(Records provided):
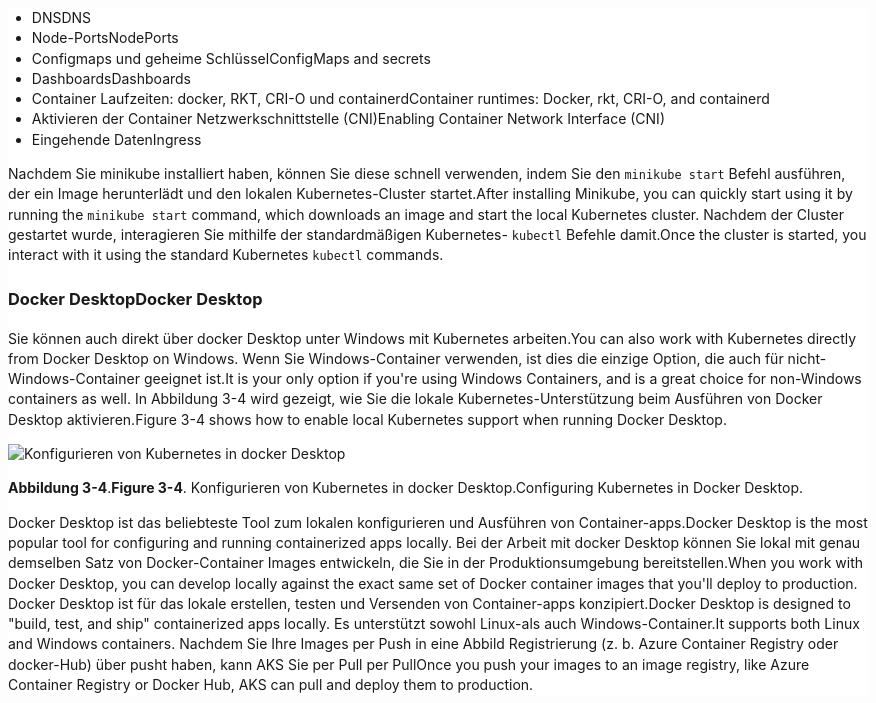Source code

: - <span data-ttu-id="a2a60-259">DNS</span><span class="sxs-lookup"><span data-stu-id="a2a60-259">DNS</span></span>
- <span data-ttu-id="a2a60-260">Node-Ports</span><span class="sxs-lookup"><span data-stu-id="a2a60-260">NodePorts</span></span>
- <span data-ttu-id="a2a60-261">Configmaps und geheime Schlüssel</span><span class="sxs-lookup"><span data-stu-id="a2a60-261">ConfigMaps and secrets</span></span>
- <span data-ttu-id="a2a60-262">Dashboards</span><span class="sxs-lookup"><span data-stu-id="a2a60-262">Dashboards</span></span>
- <span data-ttu-id="a2a60-263">Container Laufzeiten: docker, RKT, CRI-O und containerd</span><span class="sxs-lookup"><span data-stu-id="a2a60-263">Container runtimes: Docker, rkt, CRI-O, and containerd</span></span>
- <span data-ttu-id="a2a60-264">Aktivieren der Container Netzwerkschnittstelle (CNI)</span><span class="sxs-lookup"><span data-stu-id="a2a60-264">Enabling Container Network Interface (CNI)</span></span>
- <span data-ttu-id="a2a60-265">Eingehende Daten</span><span class="sxs-lookup"><span data-stu-id="a2a60-265">Ingress</span></span>

<span data-ttu-id="a2a60-266">Nachdem Sie minikube installiert haben, können Sie diese schnell verwenden, indem Sie den `minikube start` Befehl ausführen, der ein Image herunterlädt und den lokalen Kubernetes-Cluster startet.</span><span class="sxs-lookup"><span data-stu-id="a2a60-266">After installing Minikube, you can quickly start using it by running the `minikube start` command, which downloads an image and start the local Kubernetes cluster.</span></span> <span data-ttu-id="a2a60-267">Nachdem der Cluster gestartet wurde, interagieren Sie mithilfe der standardmäßigen Kubernetes- `kubectl` Befehle damit.</span><span class="sxs-lookup"><span data-stu-id="a2a60-267">Once the cluster is started, you interact with it using the standard Kubernetes `kubectl` commands.</span></span>

### <a name="docker-desktop"></a><span data-ttu-id="a2a60-268">Docker Desktop</span><span class="sxs-lookup"><span data-stu-id="a2a60-268">Docker Desktop</span></span>

<span data-ttu-id="a2a60-269">Sie können auch direkt über docker Desktop unter Windows mit Kubernetes arbeiten.</span><span class="sxs-lookup"><span data-stu-id="a2a60-269">You can also work with Kubernetes directly from Docker Desktop on Windows.</span></span> <span data-ttu-id="a2a60-270">Wenn Sie Windows-Container verwenden, ist dies die einzige Option, die auch für nicht-Windows-Container geeignet ist.</span><span class="sxs-lookup"><span data-stu-id="a2a60-270">It is your only option if you're using Windows Containers, and is a great choice for non-Windows containers as well.</span></span> <span data-ttu-id="a2a60-271">In Abbildung 3-4 wird gezeigt, wie Sie die lokale Kubernetes-Unterstützung beim Ausführen von Docker Desktop aktivieren.</span><span class="sxs-lookup"><span data-stu-id="a2a60-271">Figure 3-4 shows how to enable local Kubernetes support when running Docker Desktop.</span></span>

![Konfigurieren von Kubernetes in docker Desktop](./media/docker-desktop-kubernetes.png)

<span data-ttu-id="a2a60-273">**Abbildung 3-4**.</span><span class="sxs-lookup"><span data-stu-id="a2a60-273">**Figure 3-4**.</span></span> <span data-ttu-id="a2a60-274">Konfigurieren von Kubernetes in docker Desktop.</span><span class="sxs-lookup"><span data-stu-id="a2a60-274">Configuring Kubernetes in Docker Desktop.</span></span>

<span data-ttu-id="a2a60-275">Docker Desktop ist das beliebteste Tool zum lokalen konfigurieren und Ausführen von Container-apps.</span><span class="sxs-lookup"><span data-stu-id="a2a60-275">Docker Desktop is the most popular tool for configuring and running containerized apps locally.</span></span> <span data-ttu-id="a2a60-276">Bei der Arbeit mit docker Desktop können Sie lokal mit genau demselben Satz von Docker-Container Images entwickeln, die Sie in der Produktionsumgebung bereitstellen.</span><span class="sxs-lookup"><span data-stu-id="a2a60-276">When you work with Docker Desktop, you can develop locally against the exact same set of Docker container images that you'll deploy to production.</span></span> <span data-ttu-id="a2a60-277">Docker Desktop ist für das lokale erstellen, testen und Versenden von Container-apps konzipiert.</span><span class="sxs-lookup"><span data-stu-id="a2a60-277">Docker Desktop is designed to "build, test, and ship" containerized apps locally.</span></span> <span data-ttu-id="a2a60-278">Es unterstützt sowohl Linux-als auch Windows-Container.</span><span class="sxs-lookup"><span data-stu-id="a2a60-278">It supports both Linux and Windows containers.</span></span> <span data-ttu-id="a2a60-279">Nachdem Sie Ihre Images per Push in eine Abbild Registrierung (z. b. Azure Container Registry oder docker-Hub) über pusht haben, kann AKS Sie per Pull per Pull</span><span class="sxs-lookup"><span data-stu-id="a2a60-279">Once you push your images to an image registry, like Azure Container Registry or Docker Hub, AKS can pull and deploy them to production.</span></span>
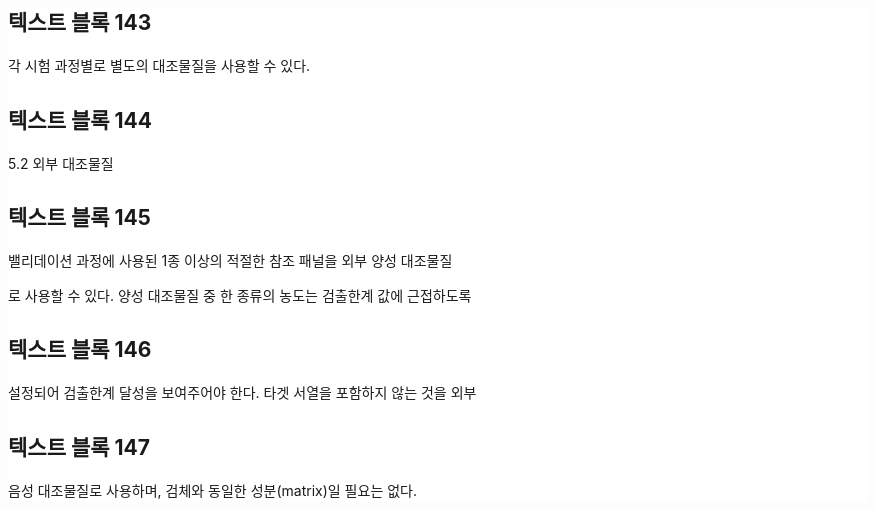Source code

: ## 텍스트 블록 143
각 시험 과정별로 별도의 대조물질을 사용할 수 있다.

## 텍스트 블록 144
5.2 외부 대조물질

## 텍스트 블록 145
밸리데이션 과정에 사용된 1종 이상의 적절한 참조 패널을 외부 양성 대조물질

로 사용할 수 있다. 양성 대조물질 중 한 종류의 농도는 검출한계 값에 근접하도록

## 텍스트 블록 146
설정되어 검출한계 달성을 보여주어야 한다. 타겟 서열을 포함하지 않는 것을 외부

## 텍스트 블록 147
음성 대조물질로 사용하며, 검체와 동일한 성분(matrix)일 필요는 없다.

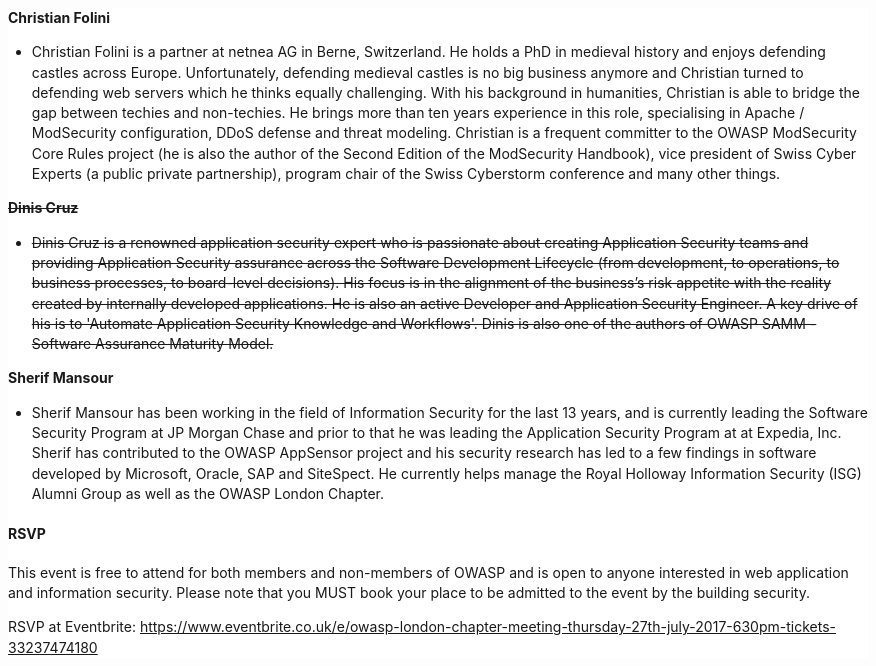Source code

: **Christian Folini**

  -
    Christian Folini is a partner at netnea AG in Berne, Switzerland. He
    holds a PhD in medieval history and enjoys defending castles across
    Europe. Unfortunately, defending medieval castles is no big business
    anymore and Christian turned to defending web servers which he
    thinks equally challenging. With his background in humanities,
    Christian is able to bridge the gap between techies and non-techies.
    He brings more than ten years experience in this role, specialising
    in Apache / ModSecurity configuration, DDoS defense and threat
    modeling. Christian is a frequent committer to the OWASP ModSecurity
    Core Rules project (he is also the author of the Second Edition of
    the ModSecurity Handbook), vice president of Swiss Cyber Experts (a
    public private partnership), program chair of the Swiss Cyberstorm
    conference and many other things.

~~**Dinis Cruz**~~

  -
    ~~Dinis Cruz is a renowned application security expert who is
    passionate about creating Application Security teams and providing
    Application Security assurance across the Software Development
    Lifecycle (from development, to operations, to business processes,
    to board-level decisions). His focus is in the alignment of the
    business’s risk appetite with the reality created by internally
    developed applications. He is also an active Developer and
    Application Security Engineer. A key drive of his is to 'Automate
    Application Security Knowledge and Workflows'. Dinis is also one of
    the authors of OWASP SAMM - Software Assurance Maturity Model.~~

**Sherif Mansour**

  -
    Sherif Mansour has been working in the field of Information Security
    for the last 13 years, and is currently leading the Software
    Security Program at JP Morgan Chase and prior to that he was leading
    the Application Security Program at at Expedia, Inc. Sherif has
    contributed to the OWASP AppSensor project and his security research
    has led to a few findings in software developed by Microsoft,
    Oracle, SAP and SiteSpect. He currently helps manage the Royal
    Holloway Information Security (ISG) Alumni Group as well as the
    OWASP London Chapter.

#### RSVP

This event is free to attend for both members and non-members of OWASP
and is open to anyone interested in web application and information
security. Please note that you MUST book your place to be admitted to
the event by the building security.

RSVP at Eventbrite:
<https://www.eventbrite.co.uk/e/owasp-london-chapter-meeting-thursday-27th-july-2017-630pm-tickets-33237474180>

(Task to carry out):
Which lines above contain the word "business"? Report each of them in full.

(Reply to the exercise):
    Europe. Unfortunately, defending medieval castles is no big business
    Lifecycle (from development, to operations, to business processes,
    business’s risk appetite with the reality created by internally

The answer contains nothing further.